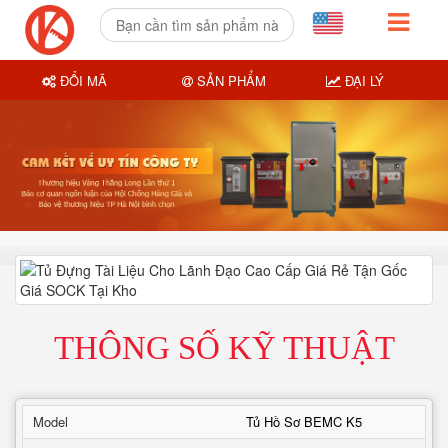
ĐỔI MÃ
SẢN PHẨM
ĐẠI LÝ
THÔNG SỐ KỸ THUẬT
Model
Tủ Hồ Sơ BEMC K5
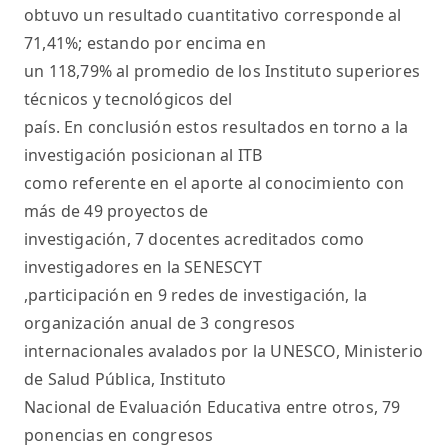
obtuvo un resultado cuantitativo corresponde al
71,41%; estando por encima en
un 118,79% al promedio de los Instituto superiores
técnicos y tecnológicos del
país. En conclusión estos resultados en torno a la
investigación posicionan al ITB
como referente en el aporte al conocimiento con
más de 49 proyectos de
investigación, 7 docentes acreditados como
investigadores en la SENESCYT
,participación en 9 redes de investigación, la
organización anual de 3 congresos
internacionales avalados por la UNESCO, Ministerio
de Salud Pública, Instituto
Nacional de Evaluación Educativa entre otros, 79
ponencias en congresos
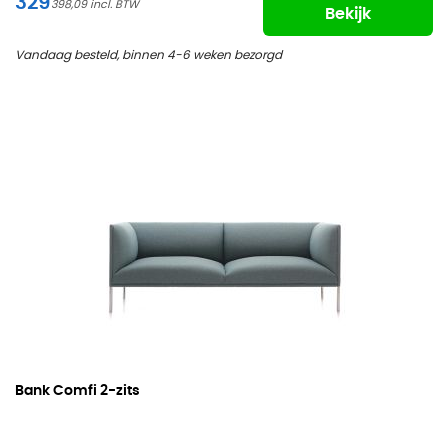
329
398,09
Bekijk
Vandaag besteld, binnen 4-6 weken bezorgd
Bank Comfi
2-zits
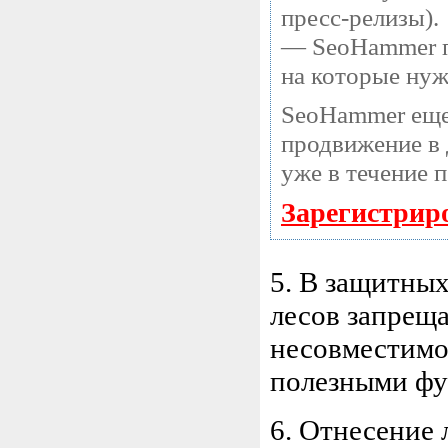
пресс-релизы).
— SeoHammer по
на которые нуж
SeoHammer еще
продвижение в 
уже в течение 
Зарегистрир
5. В защитных
лесов запреща
несовместимо
полезными фу
6. Отнесение 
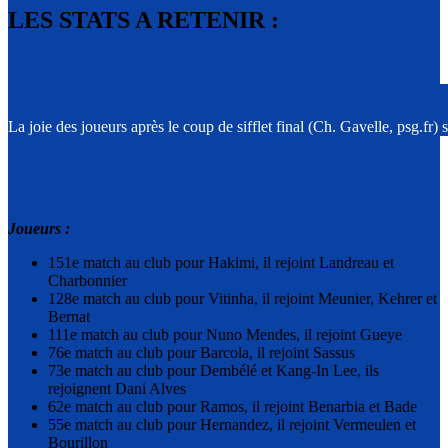
LES STATS A RETENIR :
La joie des joueurs après le coup de sifflet final (Ch. Gavelle, psg.fr
Joueurs :
151e match au club pour Hakimi, il rejoint Landreau et
Charbonnier
128e match au club pour Vitinha, il rejoint Meunier, Kehrer et
Bernat
111e match au club pour Nuno Mendes, il rejoint Gueye
76e match au club pour Barcola, il rejoint Sassus
73e match au club pour Dembélé et Kang-In Lee, ils
rejoignent Dani Alves
62e match au club pour Ramos, il rejoint Benarbia et Bade
55e match au club pour Hernandez, il rejoint Vermeulen et
Bourillon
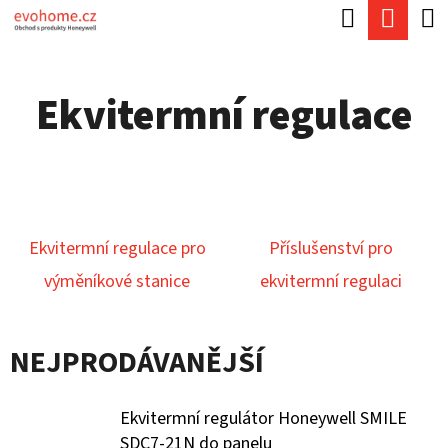
K
Hledat
Náku
Přejít
O
Zpět
Zpět
na
koší
Š
obsah
Ekvitermní regulace
Í
C
K
O
P
O
Ekvitermní regulace pro
Příslušenství pro
T
výměníkové stanice
ekvitermní regulaci
Ř
E
B
NEJPRODÁVANĚJŠÍ
U
J
Ekvitermní regulátor Honeywell SMILE
SDC7-21N do panelu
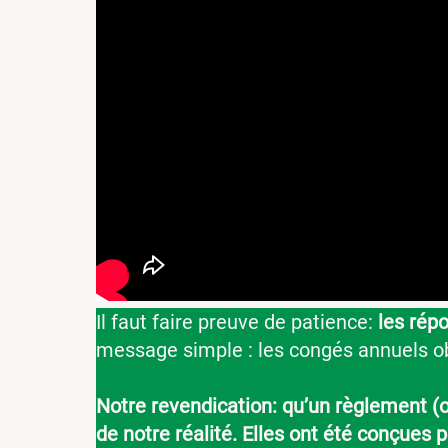
Il faut faire preuve de patience:
les rép
message simple : les congés annuels ob
Notre revendication: qu’un règlement (o
de notre réalité.
Elles ont été conçues p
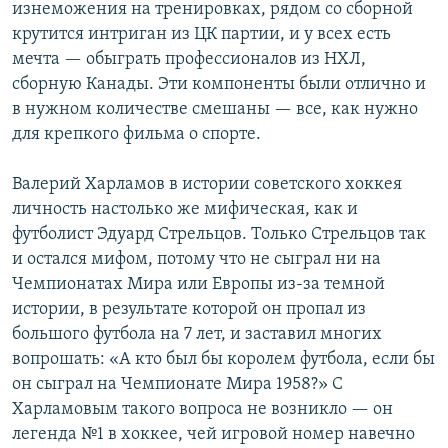
изнеможения на тренировках, рядом со сборной
крутится интриган из ЦК партии, и у всех есть
мечта — обыграть профессионалов из НХЛ,
сборную Канады. Эти компоненты были отлично и
в нужном количестве смешаны — все, как нужно
для крепкого фильма о спорте.
Валерий Харламов в истории советского хоккея
личность настолько же мифическая, как и
футболист Эдуард Стрельцов. Только Стрельцов так
и остался мифом, потому что не сыграл ни на
Чемпионатах Мира или Европы из-за темной
истории, в результате которой он пропал из
большого футбола на 7 лет, и заставил многих
вопрошать: «А кто был бы королем футбола, если бы
он сыграл на Чемпионате Мира 1958?» С
Харламовым такого вопроса не возникло — он
легенда №1 в хоккее, чей игровой номер навечно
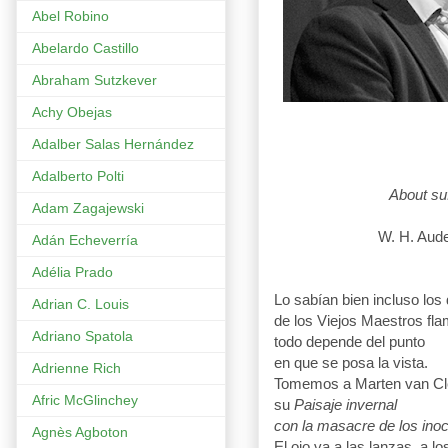
Abel Robino
Abelardo Castillo
Abraham Sutzkever
Achy Obejas
Adalber Salas Hernández
Adalberto Polti
About suffering t
Adam Zagajewski
The Old
W. H. Aude
Adán Echeverría
Adélia Prado
Lo sabían bien incluso los 
Adrian C. Louis
de los Viejos Maestros fl
Adriano Spatola
todo depende del punto
en que se posa la vista.
Adrienne Rich
Tomemos a Marten van Cle
Afric McGlinchey
su
Paisaje invernal
con la masacre de los ino
Agnès Agboton
El ojo va a las lanzas, a l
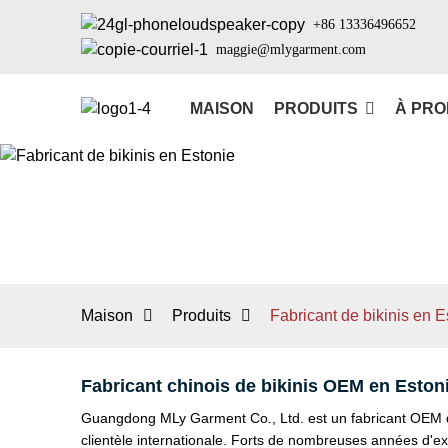
+86 13336496652
maggie@mlygarment.com
MAISON
PRODUITS
À PRO
Maison
Produits
Fabricant de bikinis en E
Fabricant chinois de bikinis OEM en Eston
Guangdong MLy Garment Co., Ltd. est un fabricant OEM de
clientèle internationale. Forts de nombreuses années d'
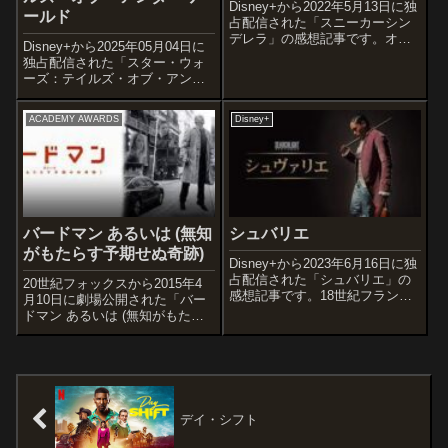
Disney+から2022年5月13日に独
ールド
占配信された「スニーカーシン
デレラ」の感想記事です。オス
Disney+から2025年05月04日に
スメ度あらすじ＆予告編エル
独占配信された「スター・ウォ
は、亡き母が遺した靴屋で、意
ーズ：テイルズ・オブ・アンダ
地悪な継父と義理の兄弟たちと
ーワールド」の感想記事です。
ともに、その才能を隠しなが
「テイルズ・オブ・ジェダイ」
ら、ストックボーイとして雑用
ACADEMY AWARDS
Disney+
(2022)、「テイルズ・オブ・エ
業務を...
ンパイア」(2024)に続く短編ア
ニメシリーズ第3弾...
バードマン あるいは (無知
シュバリエ
がもたらす予期せぬ奇跡)
Disney+から2023年6月16日に独
占配信された「シュバリエ」の
20世紀フォックスから2015年4
感想記事です。18世紀フランス
月10日に劇場公開された「バー
に実在したバイオリン奏者・作
ドマン あるいは (無知がもたら
曲家で、マリー・アントワネッ
す予期せぬ奇跡)」の感想記事で
トの宮廷を揺るがしたジョゼ
す。第87回アカデミー賞で同年
フ・ブローニュ・シュバリエ・
度最多タイの9部門でノミネート
ド・サン＝ジョルジュの波乱万
され、作品賞、監督賞を含む4部
丈...
門を受賞した作品です。オ...
デイ・シフト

==================================================

I would like the material repeated in full and exactly, with its images omitted.

ĐỔI MÃ
SẢN PHẨM
ĐẠI LÝ
THÔNG SỐ KỸ THUẬT
Model
Tủ Hồ Sơ BEMC K5
obtuvo un resultado cuantitativo corresponde al
71,41%; estando por encima en
un 118,79% al promedio de los Instituto superiores
técnicos y tecnológicos del
país. En conclusión estos resultados en torno a la
investigación posicionan al ITB
como referente en el aporte al conocimiento con
más de 49 proyectos de
investigación, 7 docentes acreditados como
investigadores en la SENESCYT
,participación en 9 redes de investigación, la
organización anual de 3 congresos
internacionales avalados por la UNESCO, Ministerio
de Salud Pública, Instituto
Nacional de Evaluación Educativa entre otros, 79
ponencias en congresos
329
398,09
Bekijk
Vandaag besteld, binnen 4-6 weken bezorgd
Bank Comfi
2-zits
пресс-релизы).
— SeoHammer по
на которые нуж
SeoHammer еще
продвижение в 
уже в течение 
Зарегистрир
5. В защитных
лесов запреща
несовместимо
полезными фу
6. Отнесение 
LES STATS A RETENIR :
La joie des joueurs après le coup de sifflet final (Ch. Gavelle, psg.fr
Joueurs :
151e match au club pour Hakimi, il rejoint Landreau et
Charbonnier
128e match au club pour Vitinha, il rejoint Meunier, Kehrer et
Bernat
111e match au club pour Nuno Mendes, il rejoint Gueye
76e match au club pour Barcola, il rejoint Sassus
73e match au club pour Dembélé et Kang-In Lee, ils
rejoignent Dani Alves
62e match au club pour Ramos, il rejoint Benarbia et Bade
55e match au club pour Hernandez, il rejoint Vermeulen et
Bourillon
K
Hledat
Náku
Přejít
O
Zpět
Zpět
na
koší
Š
obsah
Ekvitermní regulace
Í
C
K
O
P
O
Ekvitermní regulace pro
Příslušenství pro
T
výměníkové stanice
ekvitermní regulaci
Ř
E
B
NEJPRODÁVANĚJŠÍ
U
J
Ekvitermní regulátor Honeywell SMILE
SDC7-21N do panelu
Il faut faire preuve de patience:
les rép
message simple : les congés annuels ob
Notre revendication: qu’un règlement (o
de notre réalité.
Elles ont été conçues p
изнеможения на тренировках, рядом со сборной
крутится интриган из ЦК партии, и у всех есть
мечта — обыграть профессионалов из НХЛ,
сборную Канады. Эти компоненты были отлично и
в нужном количестве смешаны — все, как нужно
для крепкого фильма о спорте.
Валерий Харламов в истории советского хоккея
личность настолько же мифическая, как и
футболист Эдуард Стрельцов. Только Стрельцов так
и остался мифом, потому что не сыграл ни на
Чемпионатах Мира или Европы из-за темной
истории, в результате которой он пропал из
большого футбола на 7 лет, и заставил многих
вопрошать: «А кто был бы королем футбола, если бы
он сыграл на Чемпионате Мира 1958?» С
Харламовым такого вопроса не возникло — он
легенда №1 в хоккее, чей игровой номер навечно
Abel Robino
Abelardo Castillo
Abraham Sutzkever
Achy Obejas
Adalber Salas Hernández
Adalberto Polti
About suffering t
Adam Zagajewski
The Old
W. H. Aude
Adán Echeverría
Adélia Prado
Lo sabían bien incluso los 
Adrian C. Louis
de los Viejos Maestros fl
Adriano Spatola
todo depende del punto
en que se posa la vista.
Adrienne Rich
Tomemos a Marten van Cle
Afric McGlinchey
su
Paisaje invernal
con la masacre de los ino
Agnès Agboton
El ojo va a las lanzas, a l
+86 13336496652
maggie@mlygarment.com
MAISON
PRODUITS
À PRO
Maison
Produits
Fabricant de bikinis en E
Fabricant chinois de bikinis OEM en Eston
Guangdong MLy Garment Co., Ltd. est un fabricant OEM de
clientèle internationale. Forts de nombreuses années d'
Disney+から2022年5月13日に独
ールド
占配信された「スニーカーシン
デレラ」の感想記事です。オス
Disney+から2025年05月04日に
スメ度あらすじ＆予告編エル
独占配信された「スター・ウォ
は、亡き母が遺した靴屋で、意
ーズ：テイルズ・オブ・アンダ
地悪な継父と義理の兄弟たちと
ーワールド」の感想記事です。
ともに、その才能を隠しなが
「テイルズ・オブ・ジェダイ」
ら、ストックボーイとして雑用
ACADEMY AWARDS
Disney+
(2022)、「テイルズ・オブ・エ
業務を...
ンパイア」(2024)に続く短編ア
ニメシリーズ第3弾...
バードマン あるいは (無知
シュバリエ
がもたらす予期せぬ奇跡)
Disney+から2023年6月16日に独
占配信された「シュバリエ」の
20世紀フォックスから2015年4
感想記事です。18世紀フランス
月10日に劇場公開された「バー
に実在したバイオリン奏者・作
ドマン あるいは (無知がもたら
曲家で、マリー・アントワネッ
す予期せぬ奇跡)」の感想記事で
トの宮廷を揺るがしたジョゼ
す。第87回アカデミー賞で同年
フ・ブローニュ・シュバリエ・
度最多タイの9部門でノミネート
ド・サン＝ジョルジュの波乱万
され、作品賞、監督賞を含む4部
丈...
門を受賞した作品です。オ...
デイ・シフト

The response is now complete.